> [Teks yang Diberikan]:
• • • •

Kudus sebagai kota kretek bukan sekadar slogan. Ini memiliki arti yang mendalam. Bagi warga Kudus, menjadi pengusaha rokok adalah sebuah kebanggaan. Kini kebanggaan itu mulai hilang seiring semakin ketatnya operasi penertiban pembayaran cukai oleh Direktorat Jenderal Bea dan Cukai.
Menjadi pengusaha rokok adalah usaha turun-temurun yang diwariskan nenek moyang warga Kudus. Walaupun beromzet kecil, menjadi penghasil rokok adalah sebuah keunggulan dalam tataran sosial masyarakat Kudus. Oleh karena itu, tidak akan mudah memberantas rokok polos atau rokok tanpa pita cukai maupun rokok dengan pita cukai palsu di kota yang menyumbang Rp 13,5 triliun penerimaan cukai ke negara ini.
”Pengusaha rokok Kudus tak akan sama dengan pengusaha rokok dari kota lainnya, misalnya Pati. Mereka itu bisa dibilang ngeyel (ngotot). Biarpun sudah dilarang membuat rokok tanpa cukai, tidak mudah menghentikannya. Upaya untuk menurunkan produksi rokok ilegal harus dilihat dari sisi sosialnya,” kata Mamiek Indrayani, peneliti industri rokok dari Lembaga Penelitian Universitas Muria, Kudus.
Aparat Ditjen Bea dan Cukai pun sadar soal ini. Mereka tahu ada beberapa pengusaha rokok rumahan yang sudah diingatkan agar tidak memproduksi rokok ilegal, tetapi masih mencari modus baru agar tetap memproduksi rokok ilegal dengan pita cukai palsu. Padahal, teknologi yang dilekatkan di selembar pita cukai itu sudah sangat maju dan selalu diperbarui setiap tahun oleh Ditjen Bea dan Cukai serta produsen pita cukai rokok dari kelompok usaha Pura.
16 pengaman
Di sehelai pita cukai edisi 2008, misalnya, ada 16 ciri khusus pada hologram yang menjadi pengaman agar tidak dipalsukan. Hologram ditemukan ilmuwan Hongaria, Dennis Gabor, tahun 1947 yang membuatnya meraih hadiah Nobel Fisika tahun 1971. Hologram diproduksi tahun 1960 oleh Emmete Leith dan Joris Upatnieks dari Universitas Michigan, AS.

• • • •

> [Bahan Kajian]:

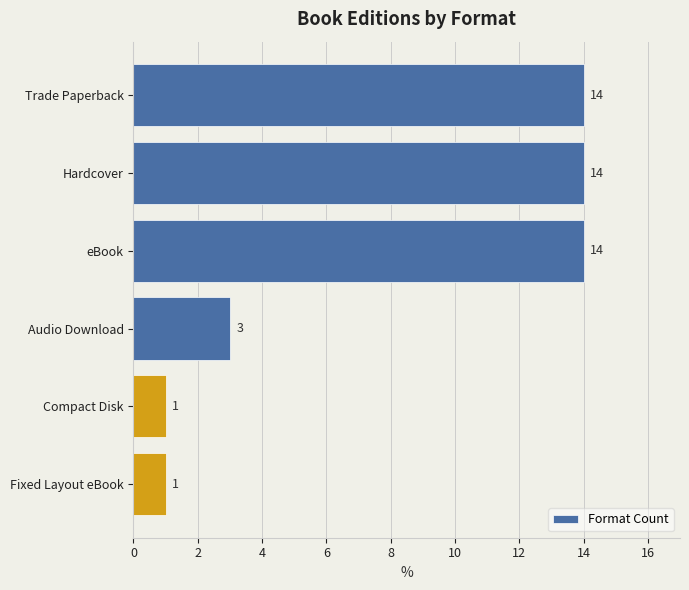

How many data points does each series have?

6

• • • •

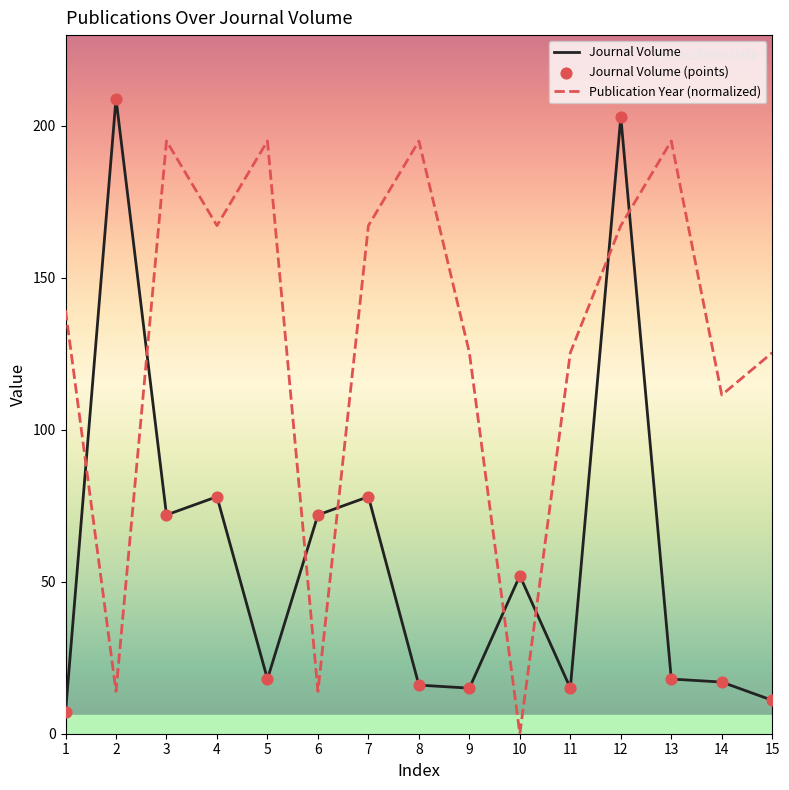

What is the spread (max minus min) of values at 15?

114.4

• • • •

> [Kumpulan Soal]:
- a) Menurut teks tentang rokok Kudus, berapa besar penerimaan cukai yang disumbang kota Kudus kepada negara?
- b) Sambung teks tentang rokok Kudus mulai dari sesudah kalimat terakhirnya.
Data tersebut tidak diperlukan.

> [Jawaban Tiap Tugas]:
- a) Rp 13,5 triliun.

- b)
Ke-16 ciri pengaman itu bisa dibaca dengan beberapa cara, yakni secara kasatmata, memakai alat bantu berupa kaca pembesar, memakai filter invisible ink (alat pemancar sinar ultraviolet dipakai pihak bank saat menguji keaslian uang), menggunakan holo reader (alat pembaca hologram), serta cairan kimia yang disebut aktifator.
Secara kasatmata bisa dilihat warna dasar pita cukai, yakni hijau teh. Lalu, di bagian depan ada tulisan BC (Bea dan Cukai). Di latar belakang ada logo Ditjen Bea dan Cukai dan ornamen efek dinamik. Juga terlihat bagian demetalizing (berwarna logam) bertuliskan RI dan BC yang tegas dan jelas.
Bagian ini lebih jelas terlihat dengan kaca pembesar untuk mendapat efek bergantian pada tulisan mini, BCRI dan 2008, jika hologram digerakkan.
Dengan menggunakan filter invisible ink, akan terlihat ciri pengaman lain, yakni teks BCRI yang hanya muncul jika disorot sinar ultraviolet. Dengan bantuan holo reader, petugas mudah mendeteksi ada atau tidaknya unsur pengaman di hologram. Jika unsur pengaman tidak ada, di layar digital muncul kata ”gagal” (hologram itu palsu). Jika ada unsur pengaman, muncul tulisan ”teridentifikasi” (hologram asli).
Adapun dengan cairan kimia, akan diketahui keaslian tinta pita cukai. Jika tinta luntur, pita cukai itu palsu.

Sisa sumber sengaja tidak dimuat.